Document images paired with their source code:
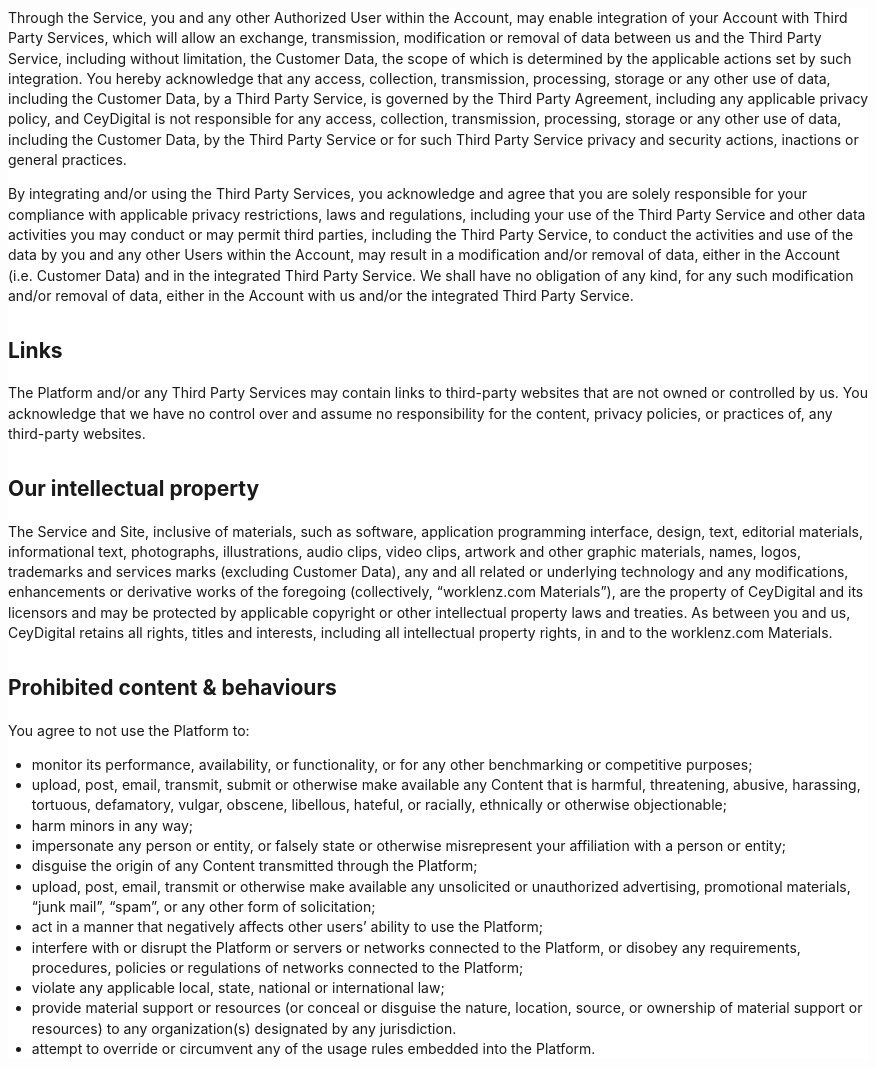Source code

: Through the Service, you and any other Authorized User within the Account, may enable integration of your Account with Third Party Services, which will allow an exchange, transmission, modification or removal of data between us and the Third Party Service, including without limitation, the Customer Data, the scope of which is determined by the applicable actions set by such integration. You hereby acknowledge that any access, collection, transmission, processing, storage or any other use of data, including the Customer Data, by a Third Party Service, is governed by the Third Party Agreement, including any applicable privacy policy, and CeyDigital is not responsible for any access, collection, transmission, processing, storage or any other use of data, including the Customer Data, by the Third Party Service or for such Third Party Service privacy and security actions, inactions or general practices.

By integrating and/or using the Third Party Services, you acknowledge and agree that you are solely responsible for your compliance with applicable privacy restrictions, laws and regulations, including your use of the Third Party Service and other data activities you may conduct or may permit third parties, including the Third Party Service, to conduct the activities and use of the data by you and any other Users within the Account, may result in a modification and/or removal of data, either in the Account (i.e. Customer Data) and in the integrated Third Party Service. We shall have no obligation of any kind, for any such modification and/or removal of data, either in the Account with us and/or the integrated Third Party Service.

## Links

The Platform and/or any Third Party Services may contain links to third-party websites that are not owned or controlled by us. You acknowledge that we have no control over and assume no responsibility for the content, privacy policies, or practices of, any third-party websites.

## Our intellectual property

The Service and Site, inclusive of materials, such as software, application programming interface, design, text, editorial materials, informational text, photographs, illustrations, audio clips, video clips, artwork and other graphic materials, names, logos, trademarks and services marks (excluding Customer Data), any and all related or underlying technology and any modifications, enhancements or derivative works of the foregoing (collectively, “worklenz.com Materials”), are the property of CeyDigital and its licensors and may be protected by applicable copyright or other intellectual property laws and treaties. As between you and us, CeyDigital retains all rights, titles and interests, including all intellectual property rights, in and to the worklenz.com Materials.

## Prohibited content & behaviours

You agree to not use the Platform to:
- monitor its performance, availability, or functionality, or for any other benchmarking or competitive purposes;
- upload, post, email, transmit, submit or otherwise make available any Content that is harmful, threatening, abusive, harassing, tortuous, defamatory, vulgar, obscene, libellous, hateful, or racially, ethnically or otherwise objectionable;
- harm minors in any way;
- impersonate any person or entity, or falsely state or otherwise misrepresent your affiliation with a person or entity;
- disguise the origin of any Content transmitted through the Platform;
- upload, post, email, transmit or otherwise make available any unsolicited or unauthorized advertising, promotional materials, “junk mail”, “spam”, or any other form of solicitation;
- act in a manner that negatively affects other users’ ability to use the Platform;
- interfere with or disrupt the Platform or servers or networks connected to the Platform, or disobey any requirements, procedures, policies or regulations of networks connected to the Platform;
- violate any applicable local, state, national or international law;
- provide material support or resources (or conceal or disguise the nature, location, source, or ownership of material support or resources) to any organization(s) designated by any jurisdiction.
- attempt to override or circumvent any of the usage rules embedded into the Platform.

◆ WHAT IS REQUIRED ◆
Copy out verbatim the part of the material that opens with the line containing "You agree to" and closes with the line containing "- upload, post, email, transmit, submit", both lines included.

◆ ANSWER TO THIS PROBLEM ◆
You agree to not use the Platform to:
- monitor its performance, availability, or functionality, or for any other benchmarking or competitive purposes;
- upload, post, email, transmit, submit or otherwise make available any Content that is harmful, threatening, abusive, harassing, tortuous, defamatory, vulgar, obscene, libellous, hateful, or racially, ethnically or otherwise objectionable;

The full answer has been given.